You have to do the following
Identify the PIXEL DATA tag from the file. You may use FileStream to read byte by byte.
Read the pixel data
Convert it to RGB
Create a BitMap object from the RGB
Use Graphics class to draw the BitMap on a panel.
The pixel data usually (if not always) ends up at the end of the DICOM data. If you can figure out width, height, stride and color depth, it should be doable to skip to the (7FE0,0010) data element value and just grab the succeeding bytes. This is the trick that most normal image viewers use when they show DICOM images.
There is a C# library called EvilDicom (http://rexcardan.com/evildicom/) that can be used to pull the image out of a DICOM file. It has a tutorial on how to do it on the website.
You should use GDCM.
Grassroots DiCoM is a C++ library for DICOM medical files. It is automatically wrapped to python/C#/Java (using swig). It supports RAW, JPEG 8/12/16bits (lossy/lossless), JPEG 2000, JPEG-LS, RLE and deflated (zlib).
It is portable and is known to run on most system (Win32, linux, MacOSX).

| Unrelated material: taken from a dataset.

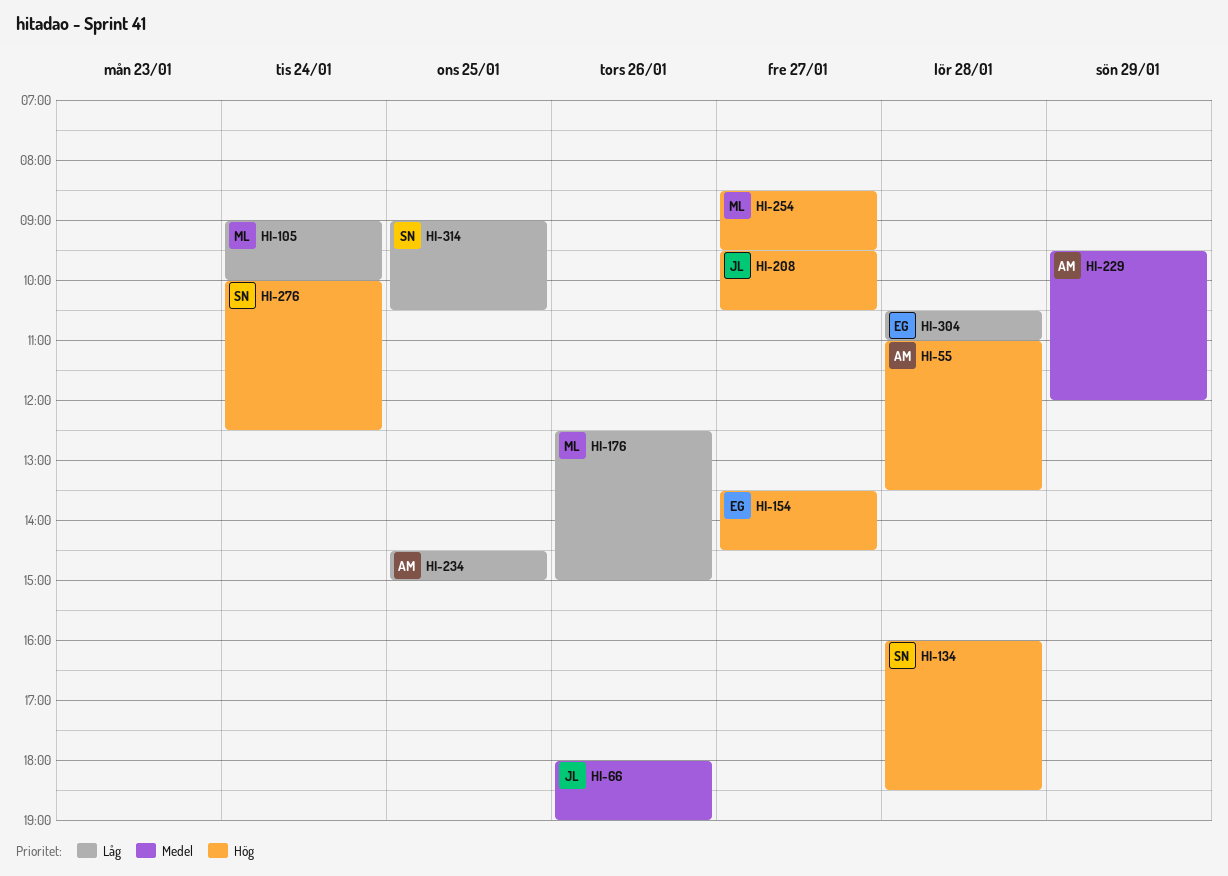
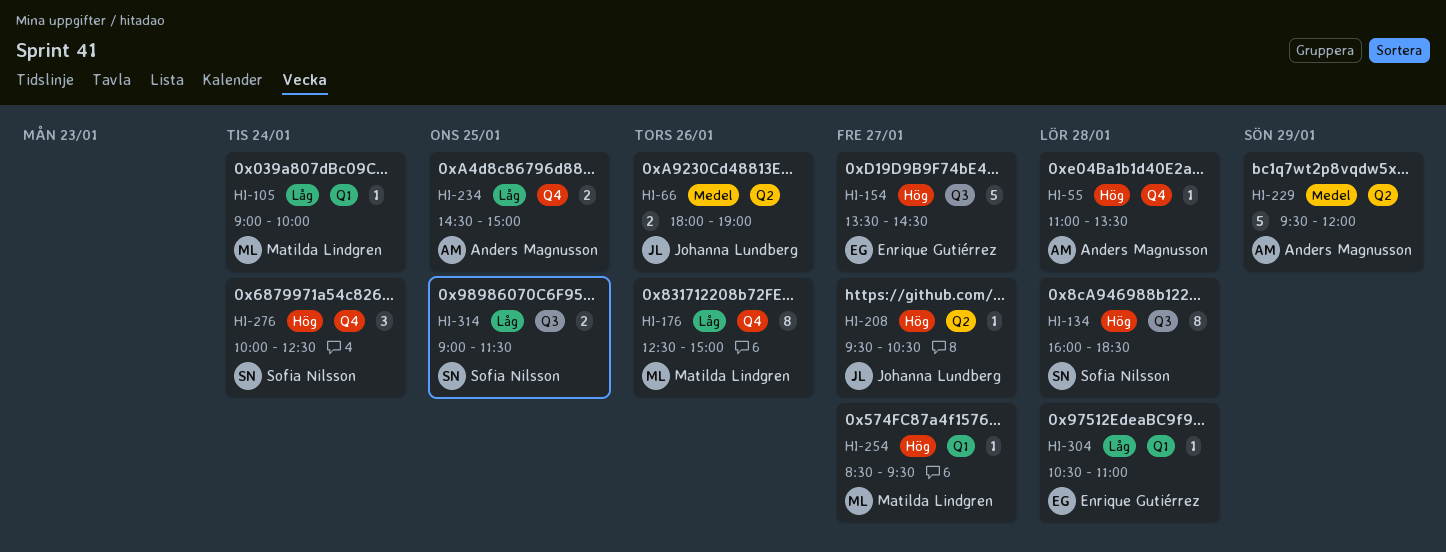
HI-314, ends: 10:30 -> 11:30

http://gdcm.sourceforge.net/wiki/index.php/GDCM_Release_2.4
See for example:
http://gdcm.sourceforge.net/html/DecompressImage_8cs-example.html
Are you working with a pure standard DICOM File? I've been maintainning a DICOM parser for over a two years and I came across some realy strange DICOM files that didn't completely fulfill the standard (companies implementing their "own" twisted standard DICOM files) . flush you byte array into a file and test whether your image viewer(irfanview, picassa or whatever) can show it. If your code is working with a normal JPEG stream then from my experience , 99.9999% chance that this simply because the file voilate the standard in some strange way ( and believe me , medical companies does that a lot)
Also note that DICOM standard support several variants of the JPEG standard . could be that the Bitmap class doesn't support the data you get from the DICOM file. Can you please write down the transfer syntax?
You are welcome to send me the file (if it's not big) yossi1981#gmail.com , I can check it out , There was a time I've been hex-editing DICOM file for a half a year.
DICOM is a ridiculous specification and I sincerely hope it gets overhauled in the near future. That said Offis has a software suite "DCMTK" which is fairly good at converting dicoms with the various popular encodings. Just trying to skip ahead in the file x-bytes will probably be fine for a single file but if you have a volume or several volumes a more robust strategy is in order. I used DCMTK's conversion code and just grabbed the image bits before they went into a pnm. The file you'll be looking for in DCMTK is dcm2pnm or possibly dcmj2pnm depending on the encoding scheme.
I had a problem with the scale window that I fixed with one of the runtime flags. DCMTK is open source and comes with fairly simple build instructions.